Fujitsu and Japan’s Riken Institute for Physico-Chemical Research have announced the completion of the world’s fastest supercomputer. The Fugaku supercomputer, which has been ranked number one in the six-month Top500 ranking of the world’s most powerful supercomputers since last June, is now available for shared use by researchers around the world.

Development of Fugaku began in 2014. The supercomputer was created as the base system for the innovative high performance computing infrastructure (HPCI) promoted by the Japanese Ministry of Education, Culture, Sports, Science and Technology (MEXT). The deployment of all racks was completed in May 2020. Since then, the partners have developed and optimized the user environment required for system sharing.
The Japan Institute of Informatics and Technology (RIST) has already selected 74 research projects that will be the first to gain access to Fugaku’s resources. However, RIST continues to accept applications from interested researchers in several categories.

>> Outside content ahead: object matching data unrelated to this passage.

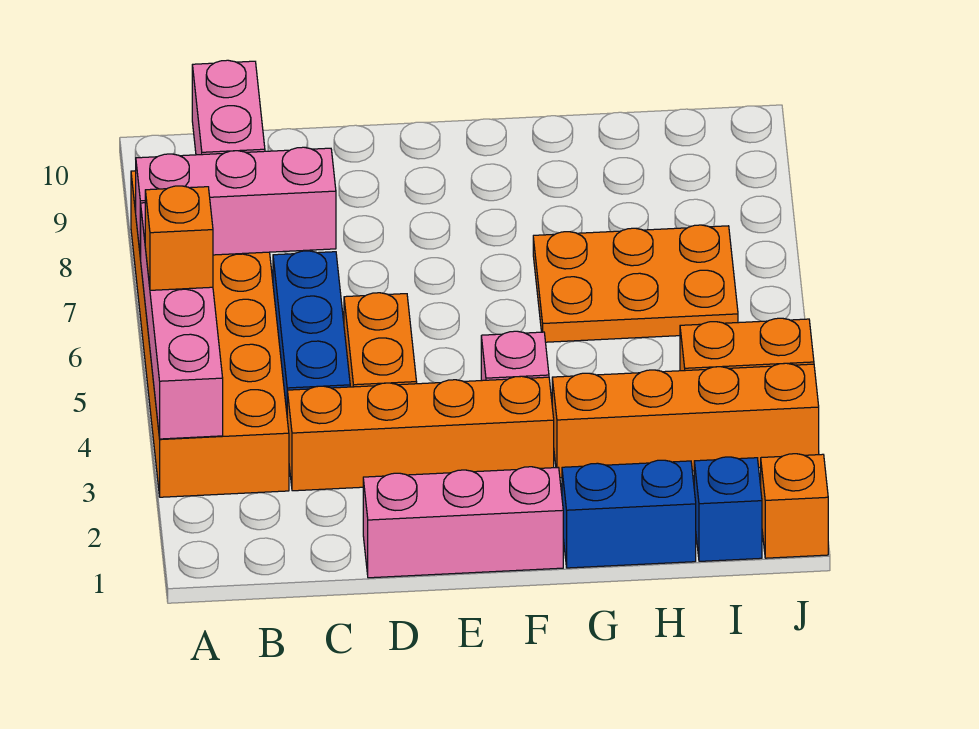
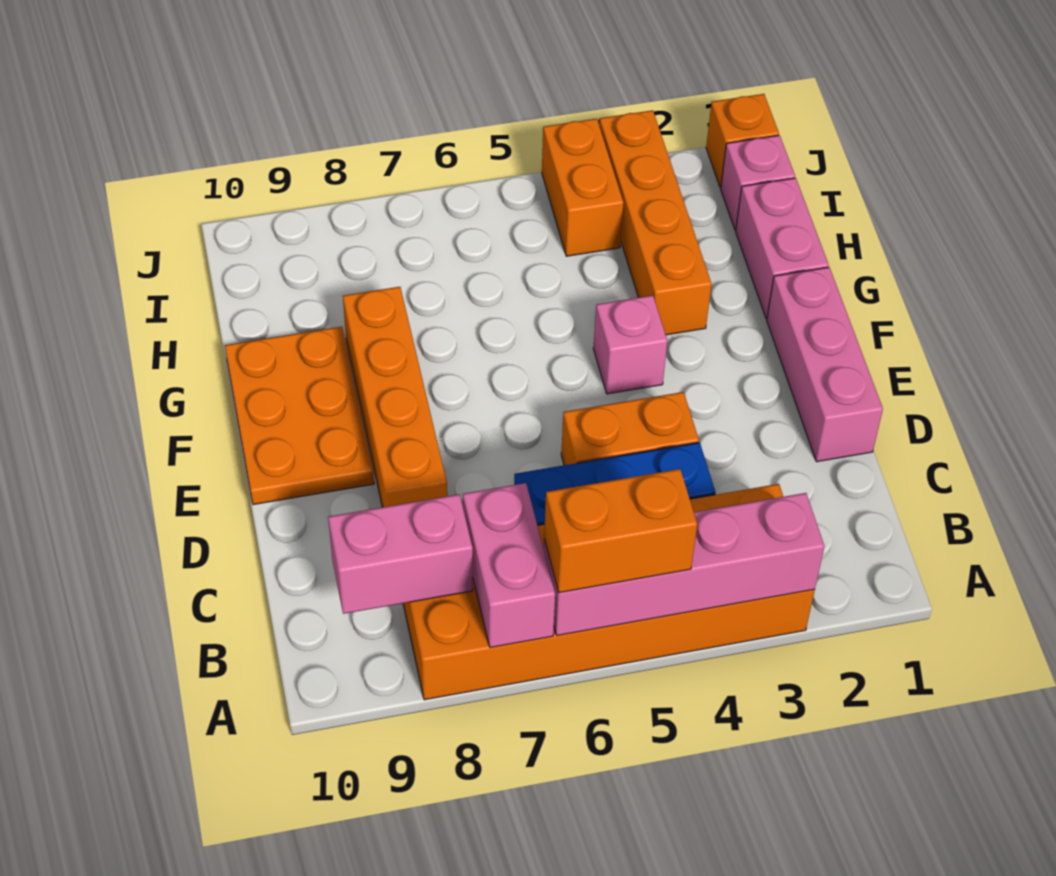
orange 1x1 brick [145,186,213,290] -> orange 1x2 brick [544,469,697,593]
pink 1x3 brick [136,147,336,258] -> pink 1x2 brick [463,483,555,647]
orange 1x4 brick [287,376,554,491] -> orange 1x4 brick moved to [343,287,447,507]
blue 1x2 brick [562,460,696,568] -> pink 1x2 brick [736,178,829,319]
orange 2x3 plate [533,225,738,342] -> orange 2x3 plate moved to [225,327,374,505]
blue 1x1 brick [694,457,762,561] -> pink 1x1 brick [721,135,795,230]

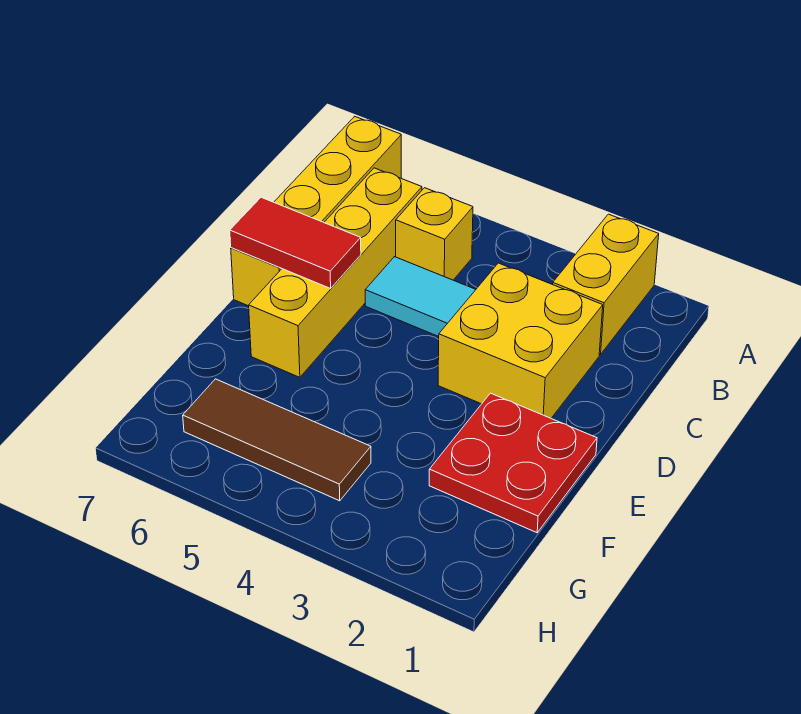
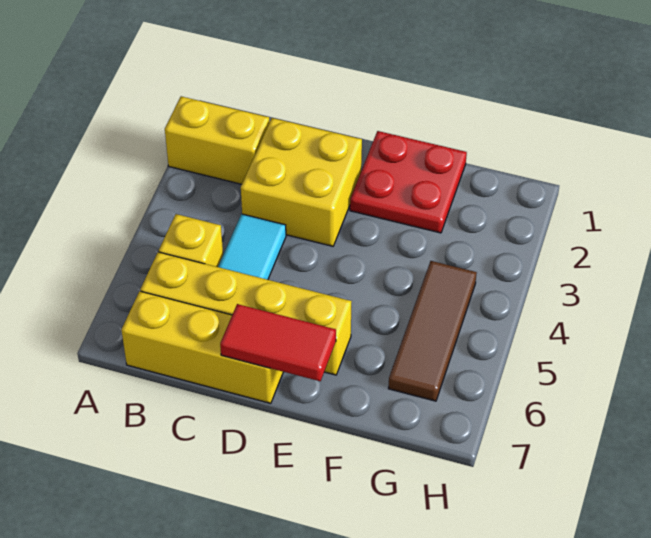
yellow 1x4 brick [231,116,401,306] -> yellow 1x3 brick [121,291,283,403]
red 1x2 tile [230,197,361,288] -> red 1x2 tile turned to [220,304,336,381]

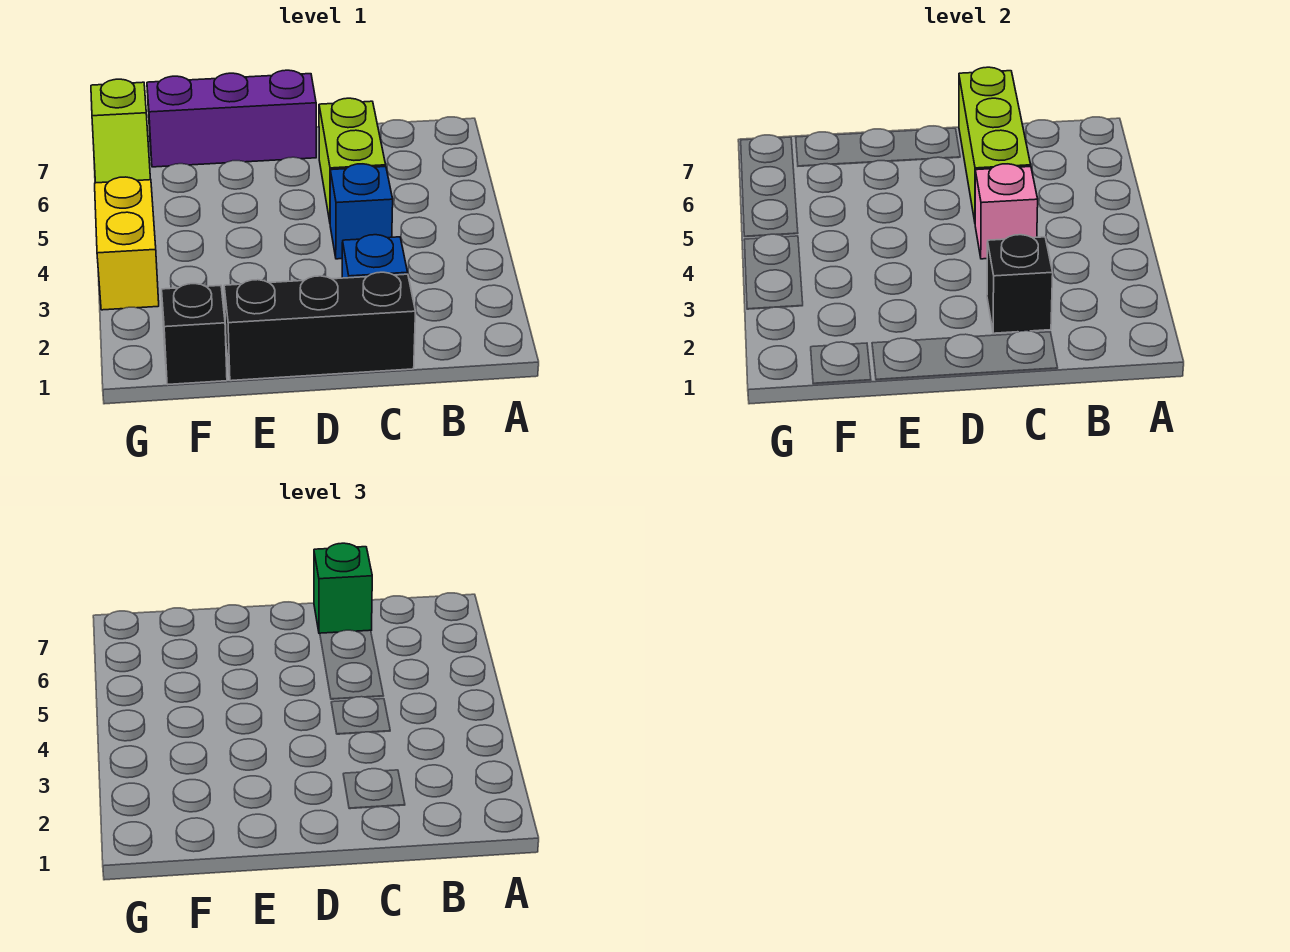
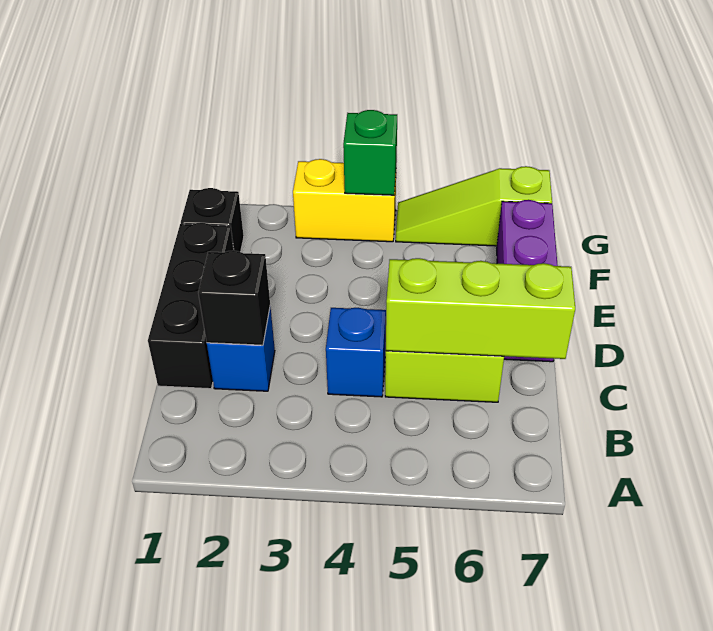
pink 1x1 brick [975,164,1038,259] -> none
green 1x1 brick [314,543,372,634] -> green 1x1 brick moved to [343,110,397,195]

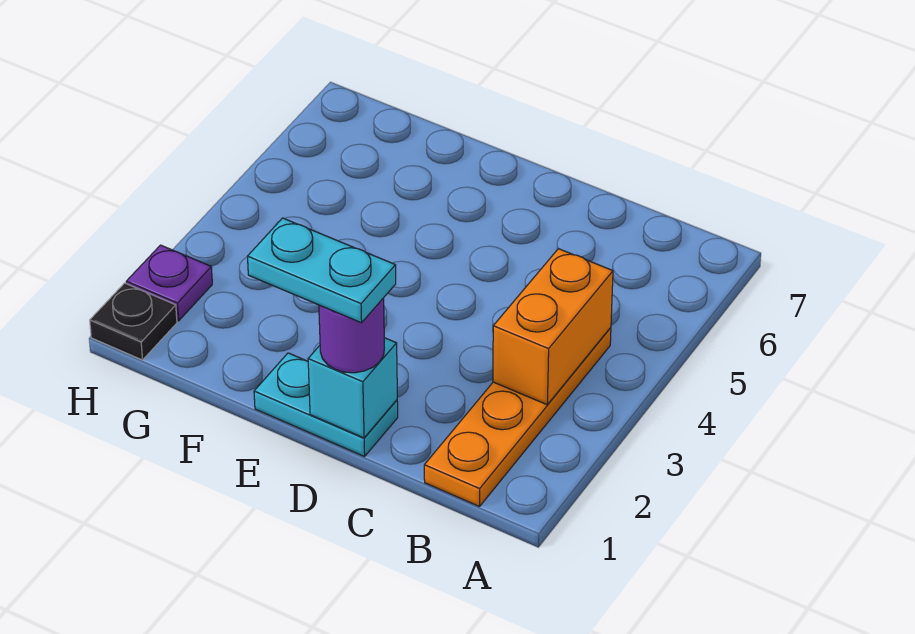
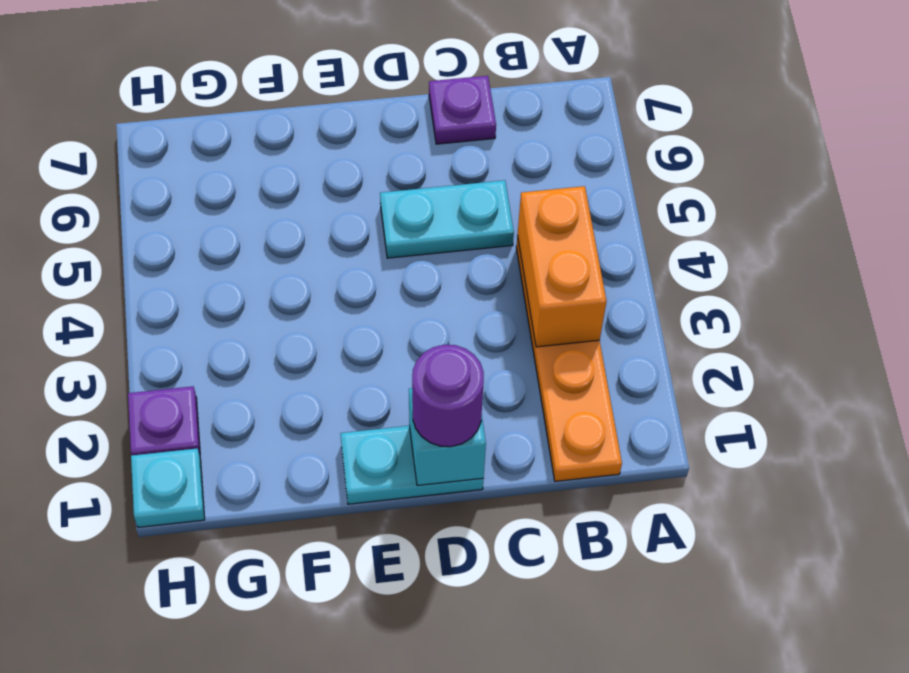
none -> purple 1x1 plate [429,76,496,144]
cyan 1x2 plate [247,218,396,323] -> cyan 1x2 plate moved to [380,180,514,258]
black 1x1 plate [90,283,177,360] -> cyan 1x1 plate [131,448,205,527]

The advantages of Fugaku include not only high performance, but optimization for operations often used in deep learning and artificial intelligence tasks. By combining this feature with traditional simulation, you can, for example, use AI to find the parameters needed for simulation and to extrapolate simulation results. Conversely, simulations can generate large amounts of data to study AI.
These techniques are expected to enable Fugaku to accelerate drug development and early detection of diseases, promote preventive medicine through big medical data analysis and biological modeling, accurately predict tornadoes and heavy rainfalls, simulate earthquakes, tsunamis and escape routes, develop low-cost and high-performance solar cells, fuel cells and storage batteries, accelerate the creation of new devices and materials, form a deeper understanding of the fundamental issues of science.
As a reminder, Fugaku uses Fujitsu A64FX SoCs based on Arm architecture. A system with 7 630 848 cores entered the November Top500 list with a result of 442 petaflops in the High Performance Linpack (HPL) test.